The last paragraph of Kate Taylor‘s NY Times article (online last night), which pre-announced (before the rest of us got the press release) the naming of Claudia Gould to become the Jewish Museum’s new director, gave me pause:
Ms. Gould grew up in an interfaith home, with a Jewish father and a Roman Catholic mother [emphasis added]. She said she was attracted to the challenge of having to decide what it means “to be a Jewish museum today,” a complex question for which she has no definite answer yet. Ask her again in a year, she said, “and maybe I’ll be able to answer it.”
For Jews (unless they are converted Jews), religious identity is determined by matrilineal descent. So I posed the obvious questions to the Jewish Museum:
—Is Gould Jewish?
—If not, does she identify as Jewish (as do some who are children of Jewish fathers and non-Jewish mothers)?
—If neither, why is it felt that her religious identity isn’t an important issue?
Here’s the full response that I received from Anne Scher, the Jewish Museum’s director of communications:
Claudia Gould is not a religious person. She was raised in an interfaith family, exposed to both Jewish and Roman Catholic traditions. She identifies very strongly with Jewish and Italian cultures.
The Jewish Museum is an art and culture museum [emphasis added] with great strengths and significant ambitions—an art museum presenting Jewish culture for people of all backgrounds.
To achieve those ambitions, our top priority is to have a director who has outstanding credentials as a top art museum administrator with a demonstrated expertise in guiding staff and program, as well as a special talent for understanding how best to reach and inspire the most inclusive audience possible, crossing backgrounds, philosophies, and generations.
With her interfaith background, Claudia Gould will have a particularly keen sense of the Museum’s imperative for inclusiveness.

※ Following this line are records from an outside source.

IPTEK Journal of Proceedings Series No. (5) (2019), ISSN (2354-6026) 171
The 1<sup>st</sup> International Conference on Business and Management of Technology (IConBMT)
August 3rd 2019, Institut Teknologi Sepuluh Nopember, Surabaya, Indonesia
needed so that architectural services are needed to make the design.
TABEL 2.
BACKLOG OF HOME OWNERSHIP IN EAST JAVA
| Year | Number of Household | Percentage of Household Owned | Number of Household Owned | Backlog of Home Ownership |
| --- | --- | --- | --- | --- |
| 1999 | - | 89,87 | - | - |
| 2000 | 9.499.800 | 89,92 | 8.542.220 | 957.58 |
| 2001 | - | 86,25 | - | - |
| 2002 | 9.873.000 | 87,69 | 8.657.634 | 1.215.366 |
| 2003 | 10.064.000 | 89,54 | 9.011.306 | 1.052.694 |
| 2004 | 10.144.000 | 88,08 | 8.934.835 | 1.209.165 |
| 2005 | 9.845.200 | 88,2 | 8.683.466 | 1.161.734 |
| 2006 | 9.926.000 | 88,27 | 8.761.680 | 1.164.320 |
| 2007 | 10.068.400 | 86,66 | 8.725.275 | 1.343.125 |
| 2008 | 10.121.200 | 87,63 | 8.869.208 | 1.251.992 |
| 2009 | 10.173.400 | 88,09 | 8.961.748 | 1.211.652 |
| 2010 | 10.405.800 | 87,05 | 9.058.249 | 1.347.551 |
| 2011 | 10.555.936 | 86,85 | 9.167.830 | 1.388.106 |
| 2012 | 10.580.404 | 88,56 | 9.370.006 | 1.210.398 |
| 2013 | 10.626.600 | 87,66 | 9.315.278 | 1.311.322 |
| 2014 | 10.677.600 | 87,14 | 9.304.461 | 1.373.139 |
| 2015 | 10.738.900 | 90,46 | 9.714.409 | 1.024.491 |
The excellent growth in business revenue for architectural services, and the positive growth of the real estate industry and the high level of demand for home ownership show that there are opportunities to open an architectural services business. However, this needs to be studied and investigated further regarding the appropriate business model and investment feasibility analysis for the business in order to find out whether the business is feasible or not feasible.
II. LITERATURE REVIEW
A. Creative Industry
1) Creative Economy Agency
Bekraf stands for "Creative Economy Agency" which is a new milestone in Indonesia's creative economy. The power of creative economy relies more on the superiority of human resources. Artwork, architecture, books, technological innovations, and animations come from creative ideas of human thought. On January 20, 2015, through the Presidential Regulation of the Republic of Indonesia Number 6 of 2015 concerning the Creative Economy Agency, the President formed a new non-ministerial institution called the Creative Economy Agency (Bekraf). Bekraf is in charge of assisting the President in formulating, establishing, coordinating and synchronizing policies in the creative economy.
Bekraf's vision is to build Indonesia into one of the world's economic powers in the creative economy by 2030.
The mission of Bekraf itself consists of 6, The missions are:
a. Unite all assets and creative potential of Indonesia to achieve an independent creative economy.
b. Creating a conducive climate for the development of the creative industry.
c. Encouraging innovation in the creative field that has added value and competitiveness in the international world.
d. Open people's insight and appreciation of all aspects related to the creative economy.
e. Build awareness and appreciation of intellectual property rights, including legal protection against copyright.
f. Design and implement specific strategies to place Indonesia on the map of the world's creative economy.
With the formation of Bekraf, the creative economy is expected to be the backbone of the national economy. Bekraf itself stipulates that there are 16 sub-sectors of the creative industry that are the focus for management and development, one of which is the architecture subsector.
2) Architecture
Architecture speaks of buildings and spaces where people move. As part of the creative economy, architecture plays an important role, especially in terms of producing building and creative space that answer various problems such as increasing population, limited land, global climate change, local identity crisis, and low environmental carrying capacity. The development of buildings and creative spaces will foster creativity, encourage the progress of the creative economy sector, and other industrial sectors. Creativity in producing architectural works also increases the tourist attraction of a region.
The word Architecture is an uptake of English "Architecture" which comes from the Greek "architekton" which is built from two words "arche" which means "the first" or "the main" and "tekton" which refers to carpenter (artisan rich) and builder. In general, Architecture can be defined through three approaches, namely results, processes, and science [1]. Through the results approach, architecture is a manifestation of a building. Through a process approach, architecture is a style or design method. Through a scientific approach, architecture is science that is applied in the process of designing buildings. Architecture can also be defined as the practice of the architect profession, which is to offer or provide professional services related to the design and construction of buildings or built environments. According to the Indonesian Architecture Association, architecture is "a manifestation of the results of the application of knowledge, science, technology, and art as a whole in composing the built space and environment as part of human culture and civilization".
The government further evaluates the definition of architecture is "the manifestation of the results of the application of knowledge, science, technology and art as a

Notwithstanding her “identif[ying] very strongly with Jewish and Italian cultures,” Gould’s professional background, as detailed in the museum’s own press release, focuses exclusively on contemporary art, containing no suggestion of any prior professional interest in Jewish culture: For the last 13 years, Gould has been director of the Institute of Contemporary Art (ICA) at the University of Pennsylvania, Philadelphia. Before that, she directed Artists Space, New York.

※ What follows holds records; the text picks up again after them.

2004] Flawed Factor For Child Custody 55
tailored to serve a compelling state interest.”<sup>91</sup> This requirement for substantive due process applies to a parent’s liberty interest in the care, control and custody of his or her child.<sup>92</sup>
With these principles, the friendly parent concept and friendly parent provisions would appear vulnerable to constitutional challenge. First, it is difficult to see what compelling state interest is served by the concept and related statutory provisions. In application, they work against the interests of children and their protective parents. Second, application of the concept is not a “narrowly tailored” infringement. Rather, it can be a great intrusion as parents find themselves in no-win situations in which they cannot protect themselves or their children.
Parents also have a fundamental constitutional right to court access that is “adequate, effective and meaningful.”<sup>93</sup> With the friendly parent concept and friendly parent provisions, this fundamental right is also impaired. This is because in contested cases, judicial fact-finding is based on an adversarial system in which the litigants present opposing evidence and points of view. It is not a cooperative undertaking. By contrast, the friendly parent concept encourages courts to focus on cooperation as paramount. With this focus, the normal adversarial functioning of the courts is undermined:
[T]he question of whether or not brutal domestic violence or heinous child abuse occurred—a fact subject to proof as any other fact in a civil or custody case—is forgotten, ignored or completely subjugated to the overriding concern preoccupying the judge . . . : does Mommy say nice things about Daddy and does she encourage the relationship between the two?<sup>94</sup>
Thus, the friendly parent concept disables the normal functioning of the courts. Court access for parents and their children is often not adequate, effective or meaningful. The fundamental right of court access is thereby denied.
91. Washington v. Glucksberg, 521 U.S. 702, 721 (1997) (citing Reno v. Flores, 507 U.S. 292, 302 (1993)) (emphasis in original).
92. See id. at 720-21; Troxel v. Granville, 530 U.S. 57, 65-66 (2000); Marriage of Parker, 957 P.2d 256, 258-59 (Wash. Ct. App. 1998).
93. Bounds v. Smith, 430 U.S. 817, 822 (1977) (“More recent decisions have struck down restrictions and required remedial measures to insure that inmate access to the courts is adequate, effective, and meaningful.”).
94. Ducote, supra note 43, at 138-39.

The Jewish Museum has had a distinguished history as a venue for the cutting edge, particularly under the 1960s directorships of Alan Solomon, Sam Hunter and Karl Katz. This feels like a return to that earlier focus.

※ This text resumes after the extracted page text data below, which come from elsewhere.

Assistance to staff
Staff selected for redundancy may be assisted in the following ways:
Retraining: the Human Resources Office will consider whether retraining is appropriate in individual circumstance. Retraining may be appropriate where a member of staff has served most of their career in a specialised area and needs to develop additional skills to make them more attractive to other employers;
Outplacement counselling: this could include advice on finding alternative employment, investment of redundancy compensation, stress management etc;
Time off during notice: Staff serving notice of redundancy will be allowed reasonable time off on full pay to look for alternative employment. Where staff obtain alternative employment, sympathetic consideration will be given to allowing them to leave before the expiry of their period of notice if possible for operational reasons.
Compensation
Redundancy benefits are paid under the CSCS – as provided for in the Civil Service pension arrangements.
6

The current (retiring) director, Joan Rosenbaum (no relation to CultureGrrl), while maintaining a strong schedule of special exhibitions (including some contemporary shows), also oversaw a 1993 expansion and renovation that inaugurated the absorbing, informative two-floor permanent exhibition, Culture and Continuity: The Jewish Journey, which brought the museum’s important collection of Judaica to the fore. Gould told Taylor that she hopes to change that installation several times a year, with occasional interventions by contemporary artists.
The uncomfortable question remains: Should the director of the Jewish Museum be Jewish?
Reasonable people can disagree with me (and the trustees of the Jewish Museum already have). But my own answer to my question is based on the fact that the Jewish Museum has traditionally been devoted not only to Jewish art and culture, but also to important issues and questions regarding Jewish history and identity. Calling it (as Scher now does) “an art and culture museum” feels to me like a highly problematic mission shift.
Don’t just take it from me. Here’s the museum’s own online description of the mission of its above-linked “Culture and Continuity” permanent (for now) installation:
It examines the Jewish experience as it has evolved from antiquity to the present, over 4,000 years, and asks two vital questions: How has Judaism been able to thrive for thousands of years across the globe, often in difficult and even tragic circumstances? What constitutes the essence of Jewish identity [emphasis added]?
The museum’s director, in my opinion, should share that “essence of Jewish identity.” Among other things, that means being Jewish.